• [REQUIREMENT A] Turn every line of the rows below into a numbered list, leaving out blank lines.
• [REQUIREMENT B] Continue the passage on FPGA-based digital downconversion below, starting from where it stops.

• [PASSAGE FOR REVIEW]

++++

Datta et al. [3] proposed an efficient FPGA-based design for digital downconversion, specifically tailored for software-defined radio applications. The efficient application of digital filters on FPGA platforms was designed [4], [5]. Datta and Dutta [6] designed and implemented half-band (HB) filters within Digital Downconverters (DDCs). Kim et al. [7] applied digital downconversion technology for sampling equivalent time signals in complex periodic signals. Liu et al. [8] explored the application of digital downconversion technology at high sampling rates. Datta and Dutta [9] extended the use of digital downconversion technology to the field of wireless communications. Datta et al. [10] introduced a novel digital downconversion architecture, integrating a CORDIC processor for multi-channel finite impulse response (FIR), yielding favorable outputs. Sikka et al. [11] presented advanced synthesis implementations aimed at optimizing power consumption and area for DDCs. Bai et al. [12] realized the implementation of digital downconversion technology based on software-defined radio.
Despite the extensive application of digital downconversion algorithms, validation and expansion in specific projects remain unexplored. To overcome technological bottlenecks while minimizing manufacturing costs, a path of self-reliance and independent research and development is sought to achieve domestic substitution of core technologies. This study presents an FPGA-based design of a DDC utilizing the CORDIC algorithm. The design was implemented on a domestic FPGA chip, addressing the realization of phase differences across five channels, and achieving higher direction-finding accuracy compared to other literature. Digital downconversion technology plays a crucial role in both defense military applications and civilian communication domains [13].
2. Structural Composition of Digital Downconversion
From a working principle perspective, DDCs share similarities with their analog counterparts. Both digital and analog downconverters accomplish the reduction of intermediate-frequency signals and the extraction of baseband signals through the mixing operation, which involves multiplying the intermediate-frequency signal with orthogonal sine and cosine signals generated by a NCO [14]. In this process, the signals are subjected to extraction and filtering through filter processing. Despite the similar working principles, DDCs exhibit several distinct advantages [15]. Firstly, while analog downconversion is susceptible to the speed limitations of DSPs, the processing speed of digital downconversion is unrestricted. Secondly, the operational speed of analog downconversion determines the maximum data flow rate that can be processed, whereas DDCs can achieve high-speed, high-precision processing. Lastly, data accuracy and computational precision significantly impact the overall performance of DDCs [16]. Hence, the optimization and analytical design of DDCs are crucial, as they directly influence the stability and reliability of system performance. In summary, digital downconversion technology possesses considerable advantages, promising a broad spectrum of applications. Nonetheless, further research and optimization are required to enhance its performance and reliability.

++++

• [INPUT RECORDS]

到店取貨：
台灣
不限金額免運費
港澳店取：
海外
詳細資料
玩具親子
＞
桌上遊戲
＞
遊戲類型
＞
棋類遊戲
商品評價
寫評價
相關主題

++++

• [ANSWER BOX A]
1. 到店取貨：
2. 台灣
3. 不限金額免運費
4. 港澳店取：
5. 海外
6. 詳細資料
7. 玩具親子
8. ＞
9. 桌上遊戲
10. ＞
11. 遊戲類型
12. ＞
13. 棋類遊戲
14. 商品評價
15. 寫評價
16. 相關主題

• [ANSWER BOX B]
The functionalities of digital downconversion are primarily divided into three parts:
(i) Frequency conversion: Digital mixers are employed to generate two orthogonal oscillating signals at high-speed ADCs, controlling the system's operation.
(ii) Low-pass (LP) filtering: This stage involves filtering out signals not belonging to the base frequency and extracting valuable signals. It is accomplished by a high-order FIR filter.
(iii) Sampling rate conversion: The sampling rate is reduced to facilitate subsequent processing by DSPs, thereby simplifying data handling.
The working principle is illustrated as follows, with the input signal denoted as:
$f(n)=A \cos \left[w_c n+\varphi(n)\right]$
The signal generated by the local oscillator is denoted as $\cos \left(w_c n\right)$ and $\sin \left(w_c n\right)$, resulting in:
$ \begin{aligned} & y_I(n)=A / 2\left\{\cos \left[ 2 w_c n+\varphi(n)\right]+\cos [\varphi(n)]\right\} \\ & y_Q(n)=A / 2\left\{\sin \left[ 2 w_c n+\varphi(n)\right]-\sin [\varphi(n)]\right\} \end{aligned} $
The above equations represent the In-phase ($I$) and Quadrature ($Q$) signals, which are then passed through a LP filter to obtain:
$ \begin{aligned} I^{\prime}(n) & =\frac{A}{2} \cos [\varphi(n)] \\ Q^{\prime}(n) & =-\frac{A}{2} \sin [\varphi(n)] \end{aligned} $
These are the baseband signals. However, at this stage, the signal rate remains high and does not meet the requirements for subsequent processing. A decimation filter is required to reduce the rate to satisfy backend processing requirements.
Given that the $I$ and $Q$ signals output by the DDC system need to undergo signal decoding, modulation style recognition, and signal parameter estimation for subsequent processing, the orthogonally decomposed baseband signals facilitate and enhance performance for these processes. Consequently, the typical structure of a DDC is illustrated in Figure 1.
When ADCs perform bandpass sampling on intermediate-frequency signals, a higher sampling rate may be necessitated. This elevated rate could hinder the normal operation of subsequent FIR filters. Therefore, in processing these signals, an initial substantial decimation is required through cascaded integrator-comb (CIC) filters and HB filters to reduce the data rate and meet the operational requirements of subsequent processing stages. Subsequently, shaping filtering is conducted by FIR filters.
The coefficients for both CIC and HB are set to one, necessitating only addition and subtraction operations without the need for multiplication, thereby simplifying implementation. Moreover, FPGA technology enables higher parallel processing speeds, making it suitable for the initial decimation in filter banks and for decimation processing with larger decimation factors.
However, due to their inherent structural characteristics, CIC filters exhibit poor spectral performance, necessitating cascading multiple CIC filters for improvement. With coefficients ranging from 1 to 32, a 3rd-order CIC filter can achieve a bandwidth of 67.3 dB. The structural feature of the HB filter, where half of its coefficients are zero, effectively halves the computational load. Thus, it serves as the subsequent stage of LP decimation filtering. The decimation factor of the HB filter is two, easily achieving a halving of the rate. After processing by CIC and HB filters, the baseband signal in the input is reduced from the original sampling frequency to a lower rate, facilitating easy handling by subsequent FIR filters. The FIR filter primarily shapes the signals decelerated by CIC and HB filters, eventually outputting the complete signal.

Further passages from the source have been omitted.